How does retinal detachment happen?
Everybody has fluid (vitreous fluid) in the back of their eye. Retinal detachment is usually an age-related change where the vitreous fluid, which is about 99% water, moves and shifts around. It eventually moves away from the retina, and so patients present with floaters in their vision.
In some patients, the vitreous fluid pulls too hard when it moves, and it can tear a hole in the retina. That can cause slight vision loss or shadows. We can use a laser to fix the tear.
How is a retinal detachment treated?
First, we remove the fluid in the back of the eye by draining it. Then, we laser around the tear to fix it. Then, to keep the detached piece in place where we want it, we fill up the back of the eye with a small amount of gas that pushes the retina back into the eyewall.
The procedure takes place in an operating room, and patients are generally ‘down’ for about a week. It’s critical for patients to keep their head down during recovery so that the gas in the back of the eye pushes the retina upward to the back of the eye (the eyewall).
Who does it happen to?
Generally, retinal detachments are an age-related problem, occurring in folks who are between 40-80. Many genetic dispositions and medical conditions can increase the likelihood of a person suffering a retinal detachment—for example: nearsightedness. Diabetics are also a group more prone to retinal detachments. Their detachments are due to scar tissue buildup.
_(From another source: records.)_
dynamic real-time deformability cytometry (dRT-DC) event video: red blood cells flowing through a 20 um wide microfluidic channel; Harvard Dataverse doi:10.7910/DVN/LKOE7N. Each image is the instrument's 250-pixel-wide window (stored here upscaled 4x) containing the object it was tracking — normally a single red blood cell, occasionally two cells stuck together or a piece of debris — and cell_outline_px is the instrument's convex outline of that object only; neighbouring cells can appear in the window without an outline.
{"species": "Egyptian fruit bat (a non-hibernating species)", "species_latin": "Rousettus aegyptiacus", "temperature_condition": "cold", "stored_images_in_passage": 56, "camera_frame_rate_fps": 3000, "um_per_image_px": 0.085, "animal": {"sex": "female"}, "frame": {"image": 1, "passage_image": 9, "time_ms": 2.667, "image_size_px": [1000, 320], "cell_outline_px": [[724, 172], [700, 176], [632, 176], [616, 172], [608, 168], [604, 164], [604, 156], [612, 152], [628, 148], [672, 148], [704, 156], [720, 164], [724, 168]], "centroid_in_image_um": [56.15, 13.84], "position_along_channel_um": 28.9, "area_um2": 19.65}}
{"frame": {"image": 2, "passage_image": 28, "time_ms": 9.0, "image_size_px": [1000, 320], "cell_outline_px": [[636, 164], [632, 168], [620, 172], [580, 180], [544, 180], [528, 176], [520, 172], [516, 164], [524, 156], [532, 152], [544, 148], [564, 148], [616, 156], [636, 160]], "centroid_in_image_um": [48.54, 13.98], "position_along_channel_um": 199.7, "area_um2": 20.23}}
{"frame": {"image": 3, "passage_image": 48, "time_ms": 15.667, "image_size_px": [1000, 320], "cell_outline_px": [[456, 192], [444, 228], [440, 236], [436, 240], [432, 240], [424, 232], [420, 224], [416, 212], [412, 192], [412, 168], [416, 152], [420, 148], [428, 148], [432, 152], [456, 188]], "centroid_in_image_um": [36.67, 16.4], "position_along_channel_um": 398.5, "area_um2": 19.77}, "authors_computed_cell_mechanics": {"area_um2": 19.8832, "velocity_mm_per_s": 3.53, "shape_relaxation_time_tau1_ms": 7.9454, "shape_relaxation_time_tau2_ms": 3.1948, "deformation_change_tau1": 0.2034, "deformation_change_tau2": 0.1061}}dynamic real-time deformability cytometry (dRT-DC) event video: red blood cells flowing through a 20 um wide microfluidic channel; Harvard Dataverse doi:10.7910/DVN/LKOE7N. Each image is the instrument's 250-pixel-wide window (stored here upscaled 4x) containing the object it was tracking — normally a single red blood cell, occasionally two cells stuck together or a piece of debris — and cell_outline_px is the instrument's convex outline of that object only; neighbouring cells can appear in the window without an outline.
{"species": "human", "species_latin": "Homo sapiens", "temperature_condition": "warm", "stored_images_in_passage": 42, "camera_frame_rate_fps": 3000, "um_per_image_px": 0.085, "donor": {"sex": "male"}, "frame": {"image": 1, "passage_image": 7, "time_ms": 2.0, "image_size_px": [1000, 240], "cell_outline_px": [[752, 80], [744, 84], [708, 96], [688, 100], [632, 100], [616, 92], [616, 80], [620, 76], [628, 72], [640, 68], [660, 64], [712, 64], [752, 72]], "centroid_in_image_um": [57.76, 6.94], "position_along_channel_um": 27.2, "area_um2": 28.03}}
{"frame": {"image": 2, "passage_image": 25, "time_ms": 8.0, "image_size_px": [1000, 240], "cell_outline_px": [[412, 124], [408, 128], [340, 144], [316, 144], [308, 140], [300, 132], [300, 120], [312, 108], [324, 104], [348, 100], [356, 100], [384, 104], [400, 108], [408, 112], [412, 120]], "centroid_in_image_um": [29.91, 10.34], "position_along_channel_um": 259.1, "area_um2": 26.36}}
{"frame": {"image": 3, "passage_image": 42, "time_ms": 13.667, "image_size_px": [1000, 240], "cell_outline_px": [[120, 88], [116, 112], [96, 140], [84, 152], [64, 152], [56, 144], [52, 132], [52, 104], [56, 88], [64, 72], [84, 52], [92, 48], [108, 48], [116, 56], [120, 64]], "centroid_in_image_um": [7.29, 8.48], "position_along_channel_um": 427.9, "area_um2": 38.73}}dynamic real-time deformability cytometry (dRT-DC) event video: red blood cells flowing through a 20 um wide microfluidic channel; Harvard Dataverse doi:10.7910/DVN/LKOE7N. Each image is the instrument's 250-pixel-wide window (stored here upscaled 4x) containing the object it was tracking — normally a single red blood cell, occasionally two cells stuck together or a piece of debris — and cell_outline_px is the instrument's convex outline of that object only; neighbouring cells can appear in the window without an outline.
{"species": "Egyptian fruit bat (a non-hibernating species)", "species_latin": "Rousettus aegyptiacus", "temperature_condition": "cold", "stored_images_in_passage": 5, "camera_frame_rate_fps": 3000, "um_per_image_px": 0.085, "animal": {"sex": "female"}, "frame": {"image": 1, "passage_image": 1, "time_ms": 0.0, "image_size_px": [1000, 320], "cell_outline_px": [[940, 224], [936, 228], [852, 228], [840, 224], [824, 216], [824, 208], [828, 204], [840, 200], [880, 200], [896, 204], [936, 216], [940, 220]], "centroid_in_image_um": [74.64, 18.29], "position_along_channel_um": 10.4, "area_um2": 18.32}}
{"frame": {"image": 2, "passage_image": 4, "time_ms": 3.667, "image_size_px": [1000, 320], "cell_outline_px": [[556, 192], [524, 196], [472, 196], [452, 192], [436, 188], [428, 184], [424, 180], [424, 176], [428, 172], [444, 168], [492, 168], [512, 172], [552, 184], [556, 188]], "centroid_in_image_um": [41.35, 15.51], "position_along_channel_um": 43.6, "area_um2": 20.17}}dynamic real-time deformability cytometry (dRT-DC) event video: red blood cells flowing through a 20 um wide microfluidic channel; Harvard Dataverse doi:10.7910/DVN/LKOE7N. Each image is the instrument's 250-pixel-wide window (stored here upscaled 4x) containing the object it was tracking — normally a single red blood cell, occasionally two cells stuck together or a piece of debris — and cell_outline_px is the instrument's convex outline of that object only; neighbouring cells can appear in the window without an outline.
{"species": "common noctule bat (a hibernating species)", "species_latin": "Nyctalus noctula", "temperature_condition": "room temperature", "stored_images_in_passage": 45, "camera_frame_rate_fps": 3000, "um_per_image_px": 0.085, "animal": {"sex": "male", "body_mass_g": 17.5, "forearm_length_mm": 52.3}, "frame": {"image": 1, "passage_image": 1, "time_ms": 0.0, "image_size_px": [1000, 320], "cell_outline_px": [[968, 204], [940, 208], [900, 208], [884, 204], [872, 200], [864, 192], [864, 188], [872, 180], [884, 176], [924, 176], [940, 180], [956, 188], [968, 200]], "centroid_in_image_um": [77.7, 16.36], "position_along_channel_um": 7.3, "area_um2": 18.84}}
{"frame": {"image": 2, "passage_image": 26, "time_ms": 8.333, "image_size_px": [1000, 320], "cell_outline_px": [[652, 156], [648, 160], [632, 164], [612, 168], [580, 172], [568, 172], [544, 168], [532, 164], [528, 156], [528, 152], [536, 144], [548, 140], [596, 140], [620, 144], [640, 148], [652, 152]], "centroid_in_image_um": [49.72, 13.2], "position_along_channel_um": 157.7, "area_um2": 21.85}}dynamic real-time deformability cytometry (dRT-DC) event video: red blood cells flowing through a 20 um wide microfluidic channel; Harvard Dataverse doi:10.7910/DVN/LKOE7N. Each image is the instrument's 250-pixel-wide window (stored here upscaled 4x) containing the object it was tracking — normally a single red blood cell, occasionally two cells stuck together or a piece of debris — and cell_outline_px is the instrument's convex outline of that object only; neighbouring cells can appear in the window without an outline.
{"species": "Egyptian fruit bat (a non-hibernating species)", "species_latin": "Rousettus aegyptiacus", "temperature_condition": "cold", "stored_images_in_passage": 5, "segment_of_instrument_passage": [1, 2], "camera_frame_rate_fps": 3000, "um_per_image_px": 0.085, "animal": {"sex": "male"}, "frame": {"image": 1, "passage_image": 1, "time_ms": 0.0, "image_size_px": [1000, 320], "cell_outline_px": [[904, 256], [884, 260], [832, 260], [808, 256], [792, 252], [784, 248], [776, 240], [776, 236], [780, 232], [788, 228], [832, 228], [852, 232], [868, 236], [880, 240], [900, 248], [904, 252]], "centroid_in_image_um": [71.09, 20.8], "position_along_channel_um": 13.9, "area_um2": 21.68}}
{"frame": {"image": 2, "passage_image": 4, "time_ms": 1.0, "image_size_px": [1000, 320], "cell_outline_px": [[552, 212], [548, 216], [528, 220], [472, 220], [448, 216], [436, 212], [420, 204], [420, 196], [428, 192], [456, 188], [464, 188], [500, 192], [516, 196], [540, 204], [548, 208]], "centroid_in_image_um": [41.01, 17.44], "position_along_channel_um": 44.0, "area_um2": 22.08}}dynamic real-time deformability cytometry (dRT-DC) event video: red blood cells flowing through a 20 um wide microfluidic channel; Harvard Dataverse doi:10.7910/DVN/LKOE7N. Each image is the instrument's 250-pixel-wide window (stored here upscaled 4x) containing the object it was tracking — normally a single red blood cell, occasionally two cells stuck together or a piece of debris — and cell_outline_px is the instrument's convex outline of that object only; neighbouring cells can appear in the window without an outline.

Can retinal detachments be traumatic?
Yes, though it is a small percentage of retinal detachments. A hard hit to the eye can cause a more immediate, intense retinal detachment, because traction forces within the eye will pull the retina. This can happen to young, active people—especially athletes.
What does recovery of retinal detachment repair look like?
Patients leave the operating room with an eye patch. However, they only need to wear the eyepatch for the first day. The gas bubble will be inside the eye from the first day onward, but will slowly dissolve over time.
Patients are cautioned to take it easy for a week and keep their heads down. After the first week, they can pick their head up and look ahead. Generally, a full recovery and total healing takes about 6-8 weeks.
How urgent of a problem is a retinal detachment?
Retinal detachments need to be addressed quickly. We try to see patients the same day they call us, but if not, only a few days at most.
The good thing about retinal detachments is that patients notice their symptoms right away (in the form of shadowy vision). We want to fix the retina and get it back into the proper position ASAP so they can function properly and see again.
It is not good to wait with an urgent eye care problem, because the other eye can begin taking over and trying to compensate for the lack of clarity in the injured eye. This is not good for either eye.
What is chronic retinal detachment?
CRD is the name we give to patients who present with a retinal detachment maybe 3-4 months after the initial detachment. The term refers broadly to patients who don’t go to the doctor right away. We treat it as an urgent issue, but it’s not an acute injury if the patient visits us months or years after the fact.